Robbins Raises Rates
The Robbins town commissioners sharply increased water and sewer rates Thursday night, and may raise them again.
In what was described as "the first of a two-phased rate increase," the board raised the town's lowest base price for water from $13 to $17 -- a hike of more than 30 percent. They raised the lowest base sewer rate from $12 to $18 a month, a 50 percent boost.
Those rates are for in-town customers, and don't include use charges, which went up from $2.98 per thousand gallons of water to $3.73, while sewer charges were boosted from $4.08 per thousand gallons to $5.10.
Out-of-town customers pay double the in-town rates, and the cost per thousand gallons increases after 3,000 gallons and again after 6,000 gallons per month.
Typical monthly usage runs 1,980 gallons, so the monthly bill for in-town customers will go up about 32 percent, and 40 percent for out-of-town, according to Town Manager Brant Sikes.
Robbins had no choice but to raise rates. At a communitywide meeting, Sikes has estimated that a 50 percent increase would probably be needed to get the water/sewer budget into the black. It has been running at a loss for so long that the town is in danger of losing control to the state.

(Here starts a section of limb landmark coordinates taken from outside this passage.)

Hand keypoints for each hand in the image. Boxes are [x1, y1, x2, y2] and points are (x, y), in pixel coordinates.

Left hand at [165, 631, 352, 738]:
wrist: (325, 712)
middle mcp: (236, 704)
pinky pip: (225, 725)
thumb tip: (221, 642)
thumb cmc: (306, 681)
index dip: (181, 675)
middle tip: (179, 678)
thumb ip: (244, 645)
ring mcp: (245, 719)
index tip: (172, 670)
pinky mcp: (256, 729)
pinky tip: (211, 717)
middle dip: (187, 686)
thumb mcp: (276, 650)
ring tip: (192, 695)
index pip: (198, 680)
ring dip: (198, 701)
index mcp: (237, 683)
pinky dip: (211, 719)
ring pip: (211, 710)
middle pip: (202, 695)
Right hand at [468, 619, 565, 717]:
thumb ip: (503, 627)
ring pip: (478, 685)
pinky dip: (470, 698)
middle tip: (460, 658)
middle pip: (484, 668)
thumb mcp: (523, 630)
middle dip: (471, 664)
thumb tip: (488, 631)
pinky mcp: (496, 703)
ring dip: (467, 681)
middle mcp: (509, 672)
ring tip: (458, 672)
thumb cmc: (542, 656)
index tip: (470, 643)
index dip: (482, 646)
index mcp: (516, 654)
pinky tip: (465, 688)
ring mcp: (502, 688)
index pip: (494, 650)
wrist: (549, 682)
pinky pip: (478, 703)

Sikes hopes that a water-use study being done with the help of Jean Crews-Kline won't call for a further increase -- but the town is preparing for one just in case.

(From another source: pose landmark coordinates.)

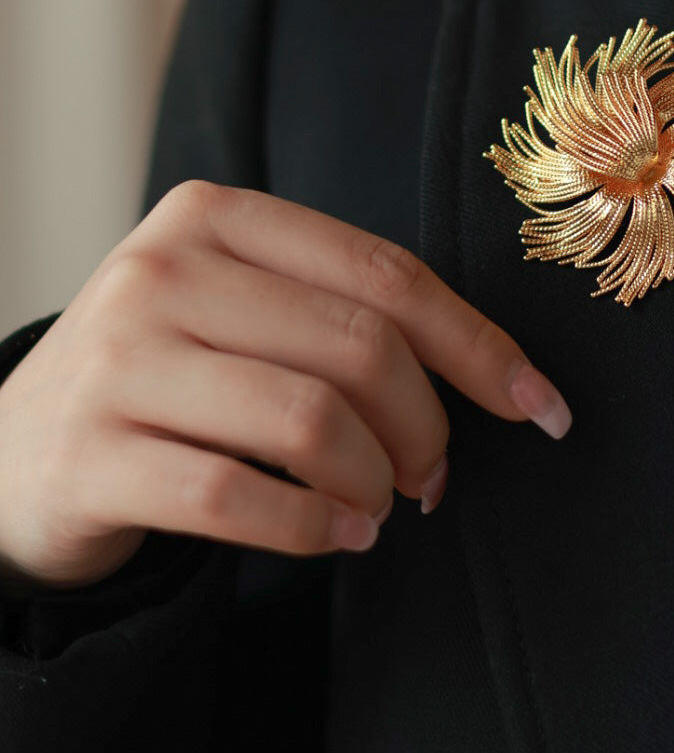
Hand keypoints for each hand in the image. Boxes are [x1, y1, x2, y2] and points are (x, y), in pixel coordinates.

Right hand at [0, 180, 571, 591]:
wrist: (15, 454)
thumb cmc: (167, 379)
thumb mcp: (238, 311)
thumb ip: (341, 316)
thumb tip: (499, 379)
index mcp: (214, 215)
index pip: (385, 274)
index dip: (479, 345)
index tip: (542, 408)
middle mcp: (160, 269)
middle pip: (359, 347)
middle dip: (426, 428)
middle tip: (432, 480)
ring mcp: (117, 359)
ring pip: (308, 420)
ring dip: (372, 482)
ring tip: (378, 510)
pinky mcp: (89, 452)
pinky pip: (237, 498)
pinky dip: (314, 529)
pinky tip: (337, 536)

Robbins recently received a $400,000 grant that requires only a 10.1 percent match. The money has to be spent on improvements, and one of the first will be replacing half the town's water meters.
Nearly half the town's water is lost in its antiquated system, Sikes has found -- some because of leaks and some because of defective meters, as well as illegal taps. Replacing meters usually turns up a few that are not reading at all, Sikes said.

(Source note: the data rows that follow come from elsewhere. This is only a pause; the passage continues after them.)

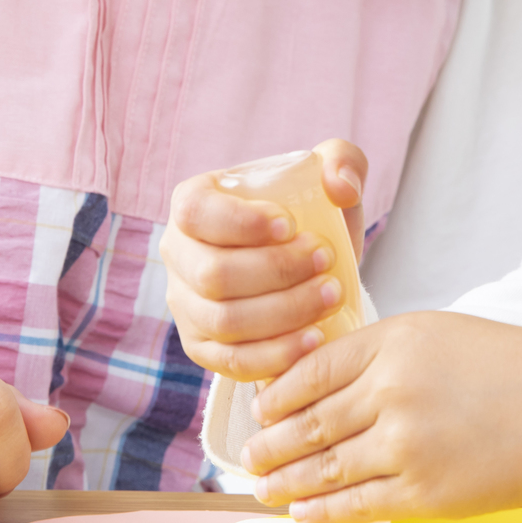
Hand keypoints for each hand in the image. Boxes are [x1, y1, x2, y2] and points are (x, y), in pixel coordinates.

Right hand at [161, 139, 366, 380]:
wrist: (311, 269)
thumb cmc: (312, 216)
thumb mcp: (331, 176)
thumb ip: (343, 161)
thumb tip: (338, 186)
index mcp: (193, 204)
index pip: (197, 213)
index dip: (241, 223)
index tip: (291, 225)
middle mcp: (178, 255)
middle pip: (213, 275)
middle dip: (276, 271)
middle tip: (324, 260)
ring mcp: (186, 305)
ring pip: (223, 321)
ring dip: (283, 312)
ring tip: (330, 296)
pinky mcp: (204, 347)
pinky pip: (231, 361)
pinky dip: (276, 354)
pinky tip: (315, 338)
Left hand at [237, 312, 521, 522]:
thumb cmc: (513, 368)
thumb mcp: (440, 334)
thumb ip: (383, 353)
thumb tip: (325, 381)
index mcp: (393, 343)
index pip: (310, 370)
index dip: (276, 394)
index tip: (260, 408)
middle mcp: (391, 391)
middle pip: (307, 422)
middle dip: (269, 444)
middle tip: (249, 455)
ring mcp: (405, 444)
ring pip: (324, 468)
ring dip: (285, 481)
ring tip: (263, 487)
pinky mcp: (423, 491)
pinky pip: (356, 504)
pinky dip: (321, 510)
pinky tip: (303, 511)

"We will replace half our meters," Sikes said. "We will install either an altitude valve or a pressure regulating valve on our south tank, and fix leaks on our Oak Street line."
At present, water in the south tank is not moved quickly enough through the system. It loses its chlorination, goes stale and has to be dumped frequently.
The grant will go a long way toward alleviating many problems caused by old, out-of-date equipment and service lines, and by the fact that Robbins just does not use the large amount of water its system was designed to provide for several industries that required large quantities of water.
When those industries shut down, the town was left with too much capacity and too few customers to keep its water moving and fresh.
In other business, the board began the process of changing two sections of town ordinances. One change would put place limits on weeds, grass and refuse. The other would extend hours during which a game room may operate on Sundays, or abolish the game room ordinance and treat them like any other business.
Both will be considered at a second meeting later this month.
Brian Allen's application for a license to operate a game room at 141 S. Middleton St. was approved as part of the consent agenda (where items are approved with one motion) and will have to operate under present rules until that section is changed or repealed.
The board will begin the process of changing zoning for property that had been zoned RA (residential/agricultural) even though it had always been used for business. The change could be made at the next meeting.
The commissioners also took the first steps in forming an advisory panel on the $50,000 microloan program funded by a STEP grant from the Rural Center. The panel will propose candidates for small loans to entrepreneurs to the town board for approval.
A special meeting to consider a budget for the next fiscal year will be called later in May.
Sikes is interviewing candidates for the half-time job as marketing director (funded by STEP) and will begin a search for an assistant town manager. That position was approved as part of the consent agenda.